Immediately after familiarization, 12 test trials were presented. All infants heard the same test items regardless of familiarization condition. Each of the two familiar word trials and the two novel word trials occurred three times, randomized by block. Trials that contained familiar words for infants in the Language 1A condition were novel for infants in the Language 1B condition, and vice versa. Test trials began with a center blinking light. When the observer signaled the computer that the infant had fixated the center light, one of the sidelights began to flash, and the center light was extinguished. When the infant made a head turn of at least 30° in the direction of the side-light, the experimenter signaled the computer to play a test item from the speaker beneath the flashing light. The test item continued to play until the infant looked away for more than 2 s, or when a maximum looking time of 15 s was reached. The test item then stopped playing, the sidelight was extinguished, and the center light began to blink. This procedure was repeated until the infant had completed all 12 test trials. Trials with total looking time < 1 s were automatically repeated at the end of the test session.

# STORED DATA
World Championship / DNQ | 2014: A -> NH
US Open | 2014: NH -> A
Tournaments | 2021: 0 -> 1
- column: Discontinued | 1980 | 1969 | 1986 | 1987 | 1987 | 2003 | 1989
==
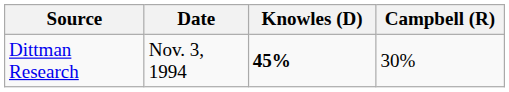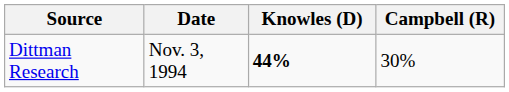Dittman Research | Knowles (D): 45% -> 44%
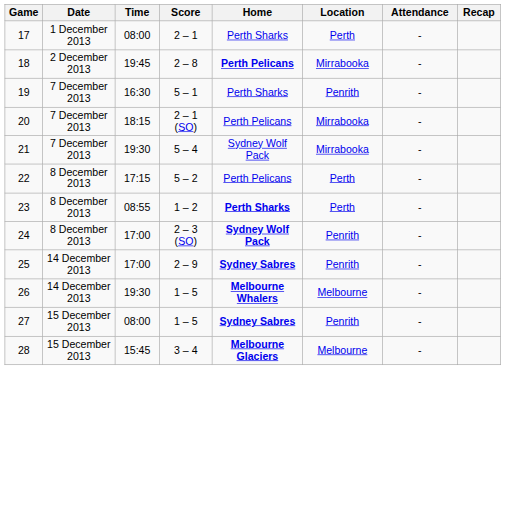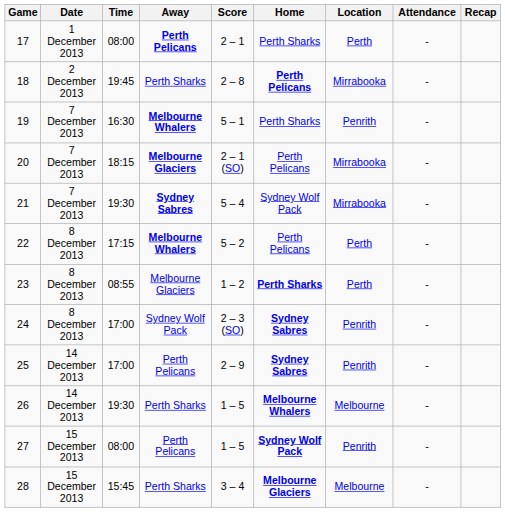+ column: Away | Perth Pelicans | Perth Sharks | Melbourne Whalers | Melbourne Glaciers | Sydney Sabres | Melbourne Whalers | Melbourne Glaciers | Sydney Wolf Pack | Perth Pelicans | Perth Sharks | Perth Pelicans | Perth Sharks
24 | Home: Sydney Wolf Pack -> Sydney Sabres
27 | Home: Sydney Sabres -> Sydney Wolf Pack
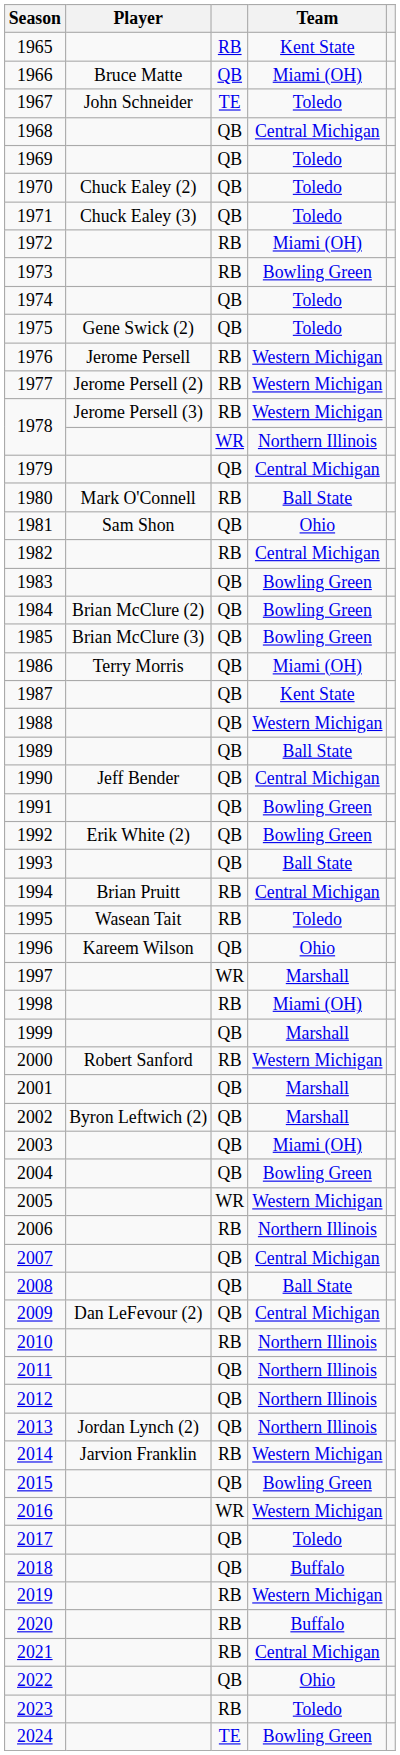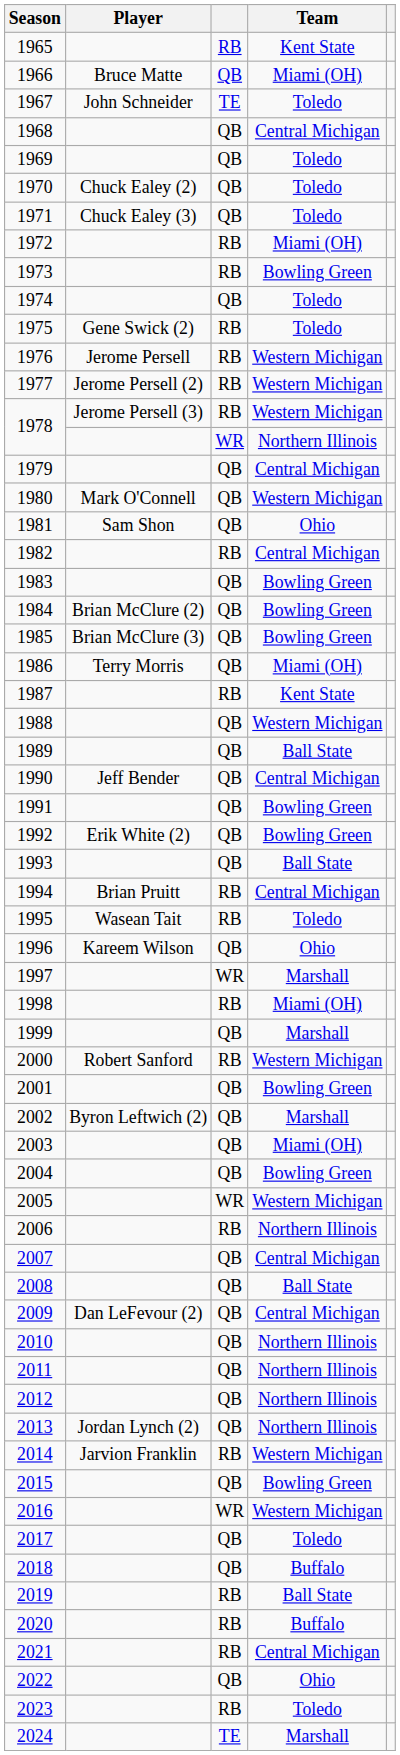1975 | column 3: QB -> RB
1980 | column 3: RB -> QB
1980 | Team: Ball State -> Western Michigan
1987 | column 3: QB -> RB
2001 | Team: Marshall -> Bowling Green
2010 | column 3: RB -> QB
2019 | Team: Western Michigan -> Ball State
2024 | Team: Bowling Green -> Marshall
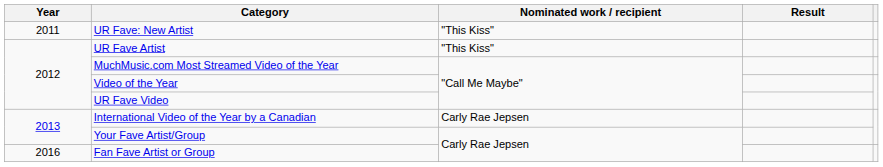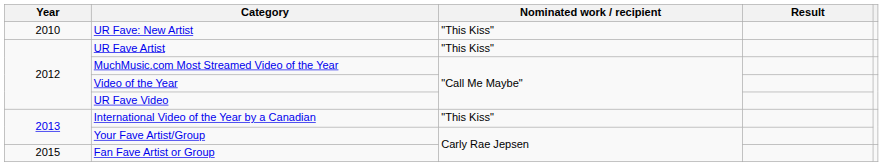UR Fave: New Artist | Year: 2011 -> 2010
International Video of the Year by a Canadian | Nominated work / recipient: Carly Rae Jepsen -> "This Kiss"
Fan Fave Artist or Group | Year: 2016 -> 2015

# INSTRUCTIONS TO FOLLOW
Decide whether each statement agrees with the text about infant test trials. For each, answer yes or no and quote the words from the text that settle it.
(a) Infants in different familiarization conditions heard different test items.
(b) A test item kept playing until the infant looked away for more than 2 seconds or reached the maximum looking time.
(c) Trials with a total looking time under 1 second were dropped from the session.

# TASK RESULT
(a) No: "All infants heard the same test items regardless of familiarization condition."
(b) Yes: "The test item continued to play until the infant looked away for more than 2 s, or when a maximum looking time of 15 s was reached."
(c) No: "Trials with total looking time < 1 s were automatically repeated at the end of the test session."